PARIS -- While the women's draw is coming apart at the seams, the men are holding it together, with the exception of the dearly departed Stan Wawrinka.

On Wednesday, No. 2 seed Novak Djokovic and No. 4 seed Roger Federer advanced more than comfortably to the third round.

Djokovic was a 6-1, 6-4, 6-2 winner over Jeremy Chardy, and Federer dispatched Diego Sebastian Schwartzman 6-3, 6-4, 6-4.

Before the match, French reporters asked Djokovic if he harbored any fears, because it was Chardy who knocked out Federer out a few weeks ago in the second round at Rome.

Djokovic, answering in French, said, "No, I have no fears at all. This is what I'm saying. Yeah, I know the word. You want me to say again? I will repeat. I have no fears."

Maybe it's because Djokovic is now 9-0 against Chardy and has won all 22 of the sets they've played. Next up: dangerous No. 25 seed Marin Cilic, who has improved dramatically under the tutelage of former Wimbledon champion Goran Ivanisevic.

"He's a big guy, and he can play really aggressive," Djokovic said of Cilic. "If he feels the ball well, he can be dangerous."

Epic comeback for Johnson

When the qualifier from Corsica took the first two sets from Steve Johnson on Tuesday and raced out to a 4-0 lead in the third, the rabid, pro-French crowd on Court 7 couldn't believe its good fortune. Even as dusk visited the grounds and Johnson leveled the match, the fans cheered and clapped for Frenchman Laurent Lokoli. It was past 9:30 p.m. when they suspended the match with Johnson leading 3-1.

As sometimes happens, the day after the night before was full of pain and remorse. On Wednesday, Johnson never gave the crowd a chance to lift Lokoli's spirits and went on to win 4-6, 6-7 (7), 7-6 (3), 6-3, 6-3. Elapsed time: 3 hours, 57 minutes.

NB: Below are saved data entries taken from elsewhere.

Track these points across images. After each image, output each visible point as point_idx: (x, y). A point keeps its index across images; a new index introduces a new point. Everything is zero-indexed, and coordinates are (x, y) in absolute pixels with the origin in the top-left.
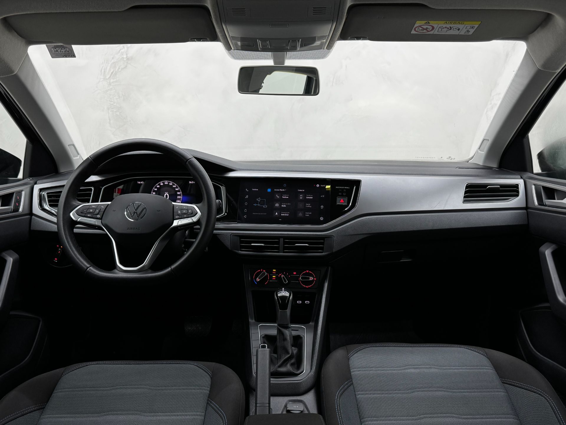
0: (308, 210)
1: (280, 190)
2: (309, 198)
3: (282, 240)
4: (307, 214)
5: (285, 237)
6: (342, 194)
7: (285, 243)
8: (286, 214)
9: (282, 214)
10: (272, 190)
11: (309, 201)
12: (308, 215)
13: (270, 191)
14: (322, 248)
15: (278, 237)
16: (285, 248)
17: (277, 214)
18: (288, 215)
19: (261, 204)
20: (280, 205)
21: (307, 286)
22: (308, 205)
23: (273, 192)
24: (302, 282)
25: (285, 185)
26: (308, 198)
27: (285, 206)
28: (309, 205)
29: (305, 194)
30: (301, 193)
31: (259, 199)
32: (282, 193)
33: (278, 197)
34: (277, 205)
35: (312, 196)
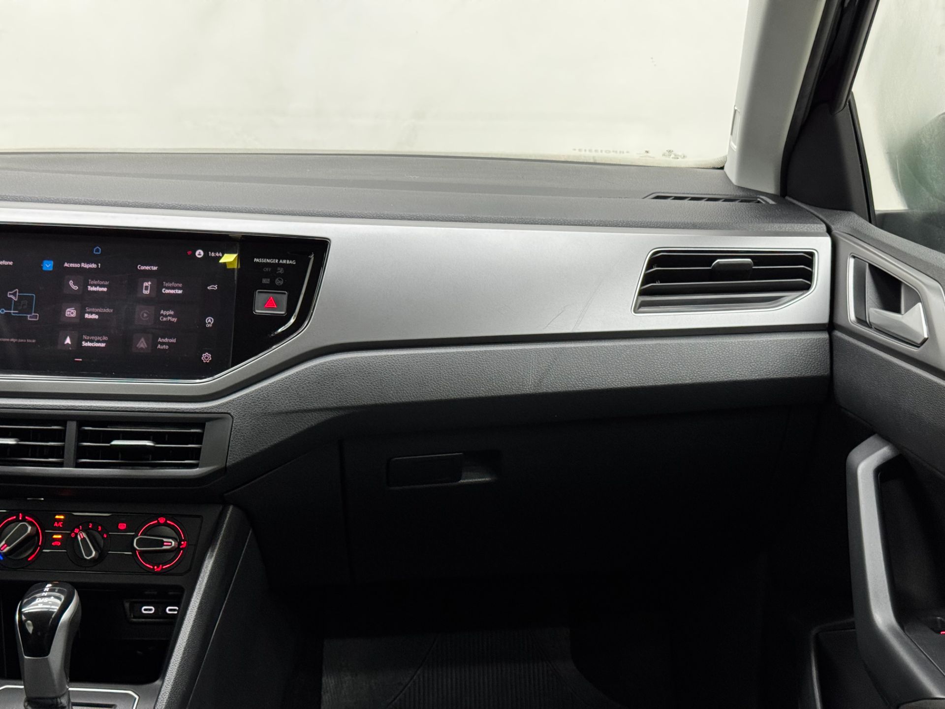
0: (168, 329)
1: (83, 265)
2: (172, 291)
3: (72, 427)
4: (162, 344)
5: (83, 420)
6: (273, 282)
7: (82, 436)
8: (98, 342)
9: (86, 341)
10: (58, 266)
11: (170, 302)
12: (167, 347)
13: (51, 269)
14: (195, 454)
15: (61, 419)
16: (82, 452)
17: (68, 341)
18: (103, 345)
19: (20, 308)
20: (81, 313)
21: (158, 567)
22: (168, 315)
23: (60, 273)
24: (141, 553)
25: (97, 250)
26: (168, 291)
27: (96, 317)
28: (170, 315)
29: (159, 279)
30: (148, 275)
31: (14, 294)
32: (85, 276)
33: (75, 288)
34: (71, 312)
35: (180, 285)
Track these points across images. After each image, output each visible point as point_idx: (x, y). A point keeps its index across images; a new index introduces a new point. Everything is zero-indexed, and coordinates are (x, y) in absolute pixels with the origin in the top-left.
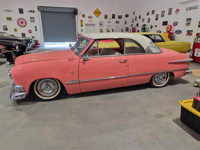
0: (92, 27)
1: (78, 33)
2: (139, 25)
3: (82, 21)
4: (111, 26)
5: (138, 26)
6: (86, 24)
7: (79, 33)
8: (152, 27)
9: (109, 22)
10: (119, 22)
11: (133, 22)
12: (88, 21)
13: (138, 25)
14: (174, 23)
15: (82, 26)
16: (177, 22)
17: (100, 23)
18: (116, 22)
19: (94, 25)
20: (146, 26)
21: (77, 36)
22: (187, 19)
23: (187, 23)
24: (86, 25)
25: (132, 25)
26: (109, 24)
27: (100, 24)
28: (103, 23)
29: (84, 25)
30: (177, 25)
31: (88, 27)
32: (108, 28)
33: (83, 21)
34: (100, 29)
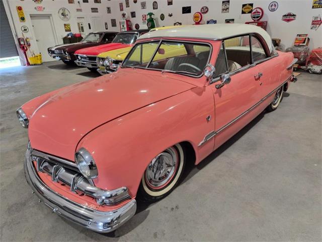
0: (47, 21)
1: (16, 35)
2: (137, 14)
3: (20, 9)
4: (83, 18)
5: (135, 16)
6: (30, 15)
7: (20, 36)
8: (162, 17)
9: (78, 10)
10: (97, 9)
11: (122, 10)
12: (36, 8)
13: (133, 14)
14: (203, 8)
15: (23, 19)
16: (207, 8)
17: (61, 12)
18: (92, 9)
19: (48, 16)
20: (153, 15)
21: (16, 42)
22: (223, 2)
23: (224, 8)
24: (32, 16)
25: (124, 15)
26: (80, 14)
27: (63, 14)
28: (66, 13)
29: (27, 17)
30: (207, 12)
31: (36, 21)
32: (80, 21)
33: (23, 8)
34: (65, 25)
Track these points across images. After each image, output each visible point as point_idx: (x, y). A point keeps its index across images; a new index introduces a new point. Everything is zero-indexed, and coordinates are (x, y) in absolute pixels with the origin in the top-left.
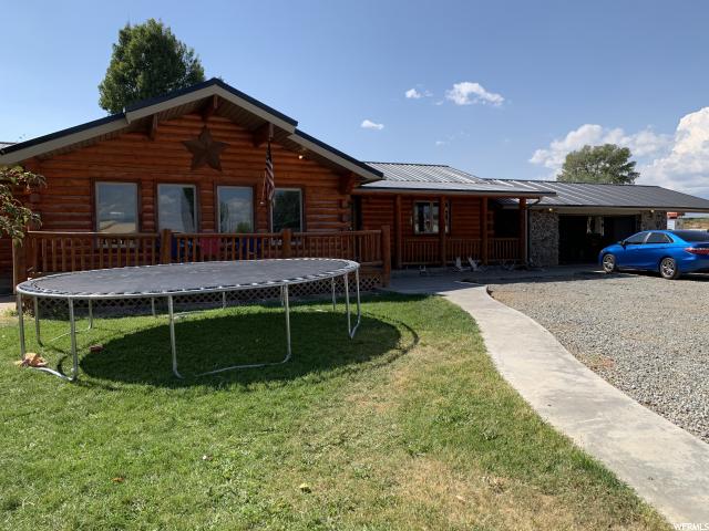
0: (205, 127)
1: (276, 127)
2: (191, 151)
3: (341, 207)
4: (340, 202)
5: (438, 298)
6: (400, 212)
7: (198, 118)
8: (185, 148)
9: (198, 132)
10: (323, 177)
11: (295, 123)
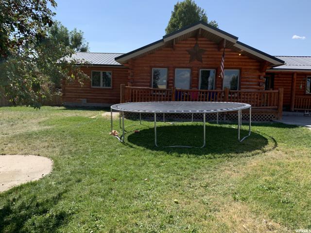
0: (197, 43)
1: (227, 41)
2: (189, 54)
3: (260, 79)
4: (260, 76)
5: (304, 128)
6: (295, 82)
7: (194, 39)
8: (188, 53)
9: (193, 46)
10: (251, 64)
11: (237, 38)
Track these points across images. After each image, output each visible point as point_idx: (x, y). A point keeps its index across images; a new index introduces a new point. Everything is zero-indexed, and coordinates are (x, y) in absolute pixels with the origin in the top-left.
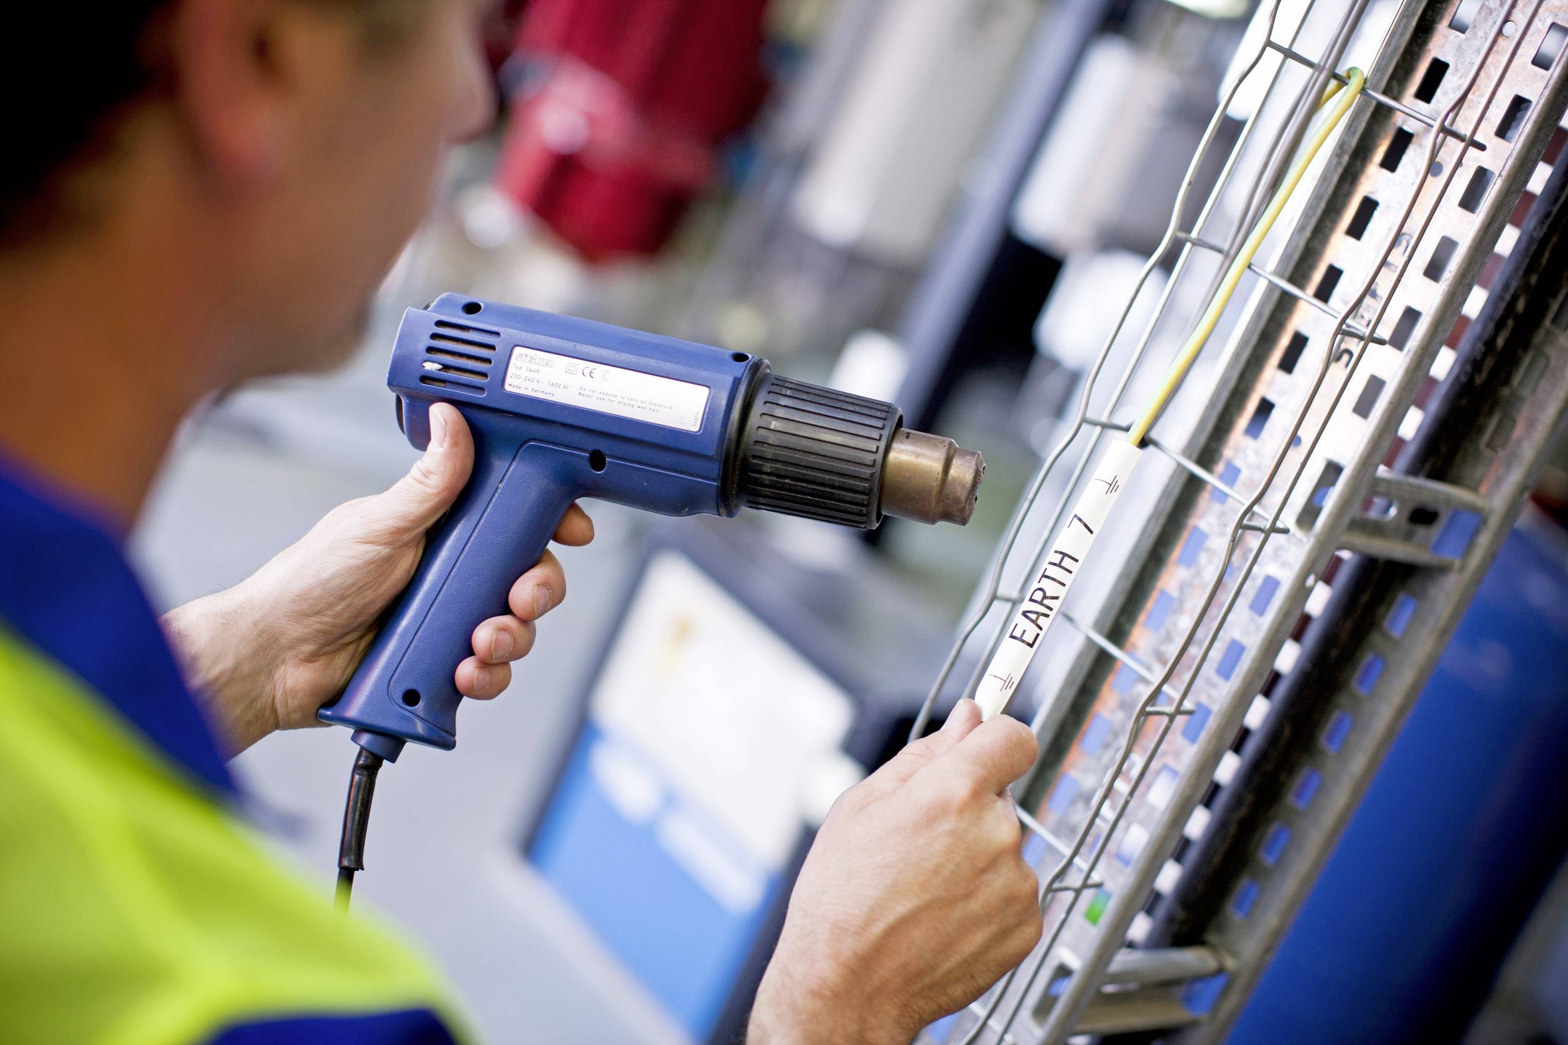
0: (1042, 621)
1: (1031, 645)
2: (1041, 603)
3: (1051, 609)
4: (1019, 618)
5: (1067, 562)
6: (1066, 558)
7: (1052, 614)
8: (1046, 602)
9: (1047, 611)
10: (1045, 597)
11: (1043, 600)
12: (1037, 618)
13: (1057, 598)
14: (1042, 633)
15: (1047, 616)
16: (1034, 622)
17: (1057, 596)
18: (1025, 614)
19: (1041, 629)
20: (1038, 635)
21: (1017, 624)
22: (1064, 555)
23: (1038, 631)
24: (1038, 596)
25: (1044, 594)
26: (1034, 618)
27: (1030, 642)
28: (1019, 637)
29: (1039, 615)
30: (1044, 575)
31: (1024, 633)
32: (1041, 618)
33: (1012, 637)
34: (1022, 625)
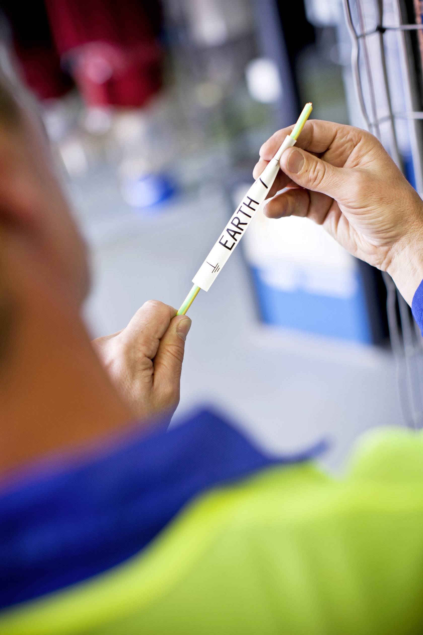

It was the 24-year-old Californian's first five-set win in a Grand Slam. And he saved two match points in the third set against the No. 444-ranked player on the ATP Tour.

"Wasn't looking bright two sets and 4-love down," Johnson said. "You know, I just kept fighting. Last week in Nice I had match points, served for the match three times and lost to [Dominic] Thiem in the first round.

"So I knew you're not out of it until you're out of it. It was just kind of a learning experience last week, and I used it this week and just kept fighting."

Next up is fellow American Jack Sock in a second-round match Thursday.

Up and down for Americans

In other action involving United States players, No. 10 seed John Isner, playing into the twilight against Mikhail Kukushkin, prevailed 6-7 (6), 7-6 (4), 6-3, 7-6 (4). Next up: No. 17 Tommy Robredo in the third round Friday. Sam Querrey lost to No. 31 seed Dmitry Tursunov of Russia, 6-4, 7-5, 6-1 ... Varvara Lepchenko had beaten No. 8 seed Angelique Kerber in the first four career matches they played, going all the way back to an ITF event seven years ago, but has now lost the last two -- both at Roland Garros. This time it was 6-2, 7-5 in an all-lefty match ... The Bryan brothers won their very first Grand Slam doubles title here at Roland Garros in 2003. Ten years later, they repeated as champions. Their defense began Wednesday when they beat Martin Emmrich and Christopher Kas 6-2, 6-2.

Et cetera

Facundo Bagnis, the man who won a fifth set by a record-equaling 18-16 count to reach the second round, was bageled in the final set Wednesday by Ernests Gulbis, who won 6-2, 7-5, 6-0 in a match that required less than two hours ... No. 18 seed Eugenie Bouchard dropped the first set to Julia Goerges but rallied fabulously to win 2-6, 6-2, 6-1 ... No. 6 seed Tomas Berdych dropped the first set but rallied past Aleksandr Nedovyesov 6-7 (4), 6-4, 7-5, 6-3 ... No. 8 seed Milos Raonic beat Jiri Vesely 7-6 (4), 6-4, 6-1 ... No. 9 seed Dominika Cibulkova defeated Tamira Paszek 6-3, 6-4 ... No. 11 seed Sabine Lisicki retired from her match with Mona Barthel trailing 6-1, 3-0 ... No. 3 seed Agnieszka Radwanska handled Karolina Pliskova 6-3, 6-4.